In some areas, schools are unable to provide for their students because they lack the proper resources. In rural areas, students are less likely to do well on End-of-Course (EOC) exams and have lower graduation rates than other areas. Local school districts base their funding on property tax (local government source of revenue), formula assistance (state source of revenue), and a special education grant (federal government source of revenue). It is not fair to the students and faculty that attend schools with minimal funding because it reduces their chance of success.

Think about how some schools are able to provide iPads, updated computers, and SmartBoards to all their classes in comparison with schools that use outdated textbooks and do not have enough resources to provide for the teachers and classes. Some schools have classes like digital media or astronomy, while others do not. This all boils down to the funding and resources available.

Rural school districts are lower performing academically in comparison to their urban and suburban counterparts. However, rural school districts have greater levels of parental and community involvement and lower student-teacher ratios. The big issue is that rural school districts are not getting the fair amount of funds, which affects the poor and minority students in those areas.

Rural school districts generally have a smaller amount of financial resources and, therefore, are unable to meet typical necessities. such as purchasing new textbooks or funding bus transportation. There are also new challenges, such as providing services to the increasing number of English Language Learners.
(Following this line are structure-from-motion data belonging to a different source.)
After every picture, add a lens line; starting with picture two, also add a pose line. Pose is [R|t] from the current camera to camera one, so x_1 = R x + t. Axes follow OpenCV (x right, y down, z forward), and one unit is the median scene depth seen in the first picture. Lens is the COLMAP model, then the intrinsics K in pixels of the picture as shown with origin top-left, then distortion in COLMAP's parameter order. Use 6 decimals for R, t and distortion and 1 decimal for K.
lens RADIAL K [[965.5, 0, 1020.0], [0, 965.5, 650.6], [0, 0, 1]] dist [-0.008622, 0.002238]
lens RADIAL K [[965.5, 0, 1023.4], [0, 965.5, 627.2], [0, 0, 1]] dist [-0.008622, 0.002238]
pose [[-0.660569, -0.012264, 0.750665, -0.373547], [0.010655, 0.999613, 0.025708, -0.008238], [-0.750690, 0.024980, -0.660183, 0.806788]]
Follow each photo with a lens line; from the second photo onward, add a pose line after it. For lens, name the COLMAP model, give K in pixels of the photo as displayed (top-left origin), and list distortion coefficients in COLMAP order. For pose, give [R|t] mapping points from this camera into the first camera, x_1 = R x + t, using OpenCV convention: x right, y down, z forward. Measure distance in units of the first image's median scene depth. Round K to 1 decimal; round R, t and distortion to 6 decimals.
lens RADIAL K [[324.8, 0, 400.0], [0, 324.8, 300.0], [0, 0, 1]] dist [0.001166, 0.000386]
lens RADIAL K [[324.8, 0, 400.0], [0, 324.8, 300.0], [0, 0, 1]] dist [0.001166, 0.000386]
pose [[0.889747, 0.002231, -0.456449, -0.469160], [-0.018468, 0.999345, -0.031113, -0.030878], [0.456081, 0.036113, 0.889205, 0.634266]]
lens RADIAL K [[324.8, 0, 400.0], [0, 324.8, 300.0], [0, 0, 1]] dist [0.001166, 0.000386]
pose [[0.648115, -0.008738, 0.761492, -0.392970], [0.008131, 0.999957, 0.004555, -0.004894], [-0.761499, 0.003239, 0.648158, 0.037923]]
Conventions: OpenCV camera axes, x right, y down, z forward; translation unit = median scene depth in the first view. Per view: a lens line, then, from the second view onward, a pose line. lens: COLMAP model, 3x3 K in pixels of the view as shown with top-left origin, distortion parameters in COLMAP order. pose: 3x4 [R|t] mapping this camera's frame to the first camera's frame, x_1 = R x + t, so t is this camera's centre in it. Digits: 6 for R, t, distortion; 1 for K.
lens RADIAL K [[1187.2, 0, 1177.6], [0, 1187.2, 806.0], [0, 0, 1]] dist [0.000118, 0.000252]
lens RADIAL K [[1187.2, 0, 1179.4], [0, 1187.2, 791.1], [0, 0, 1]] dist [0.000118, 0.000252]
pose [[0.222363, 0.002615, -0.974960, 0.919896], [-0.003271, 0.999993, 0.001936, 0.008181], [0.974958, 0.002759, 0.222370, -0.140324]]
With a limited budget, there is a difficulty in teacher recruitment and development, and poorly funded school districts are unable to meet the expectation of other districts. For example, they are unable to match the salaries and development opportunities offered in other areas which reduces the number of advanced degree teachers and forces teachers to look to other areas in order to be able to provide for their own families.

In my opinion, students are able to retain more information when they are in a better environment and have access to the necessary educational resources. Schools that do not have sufficient materials show lower test scores and less student participation. Also, teachers are able to create more inclusive lessons when provided with the materials and equipment to teach.

Unequal funding to school districts is a social problem that should be our top priority. The government has tried to solve this problem by creating multiple federal policies; however, school districts are still suffering from unequal funding.

Schools that are capable of providing a respectable learning environment will be able to get kids to value their future through becoming better learners. With equal funding and resources, more school districts will have a fair chance at providing students and teachers with the best opportunities for success.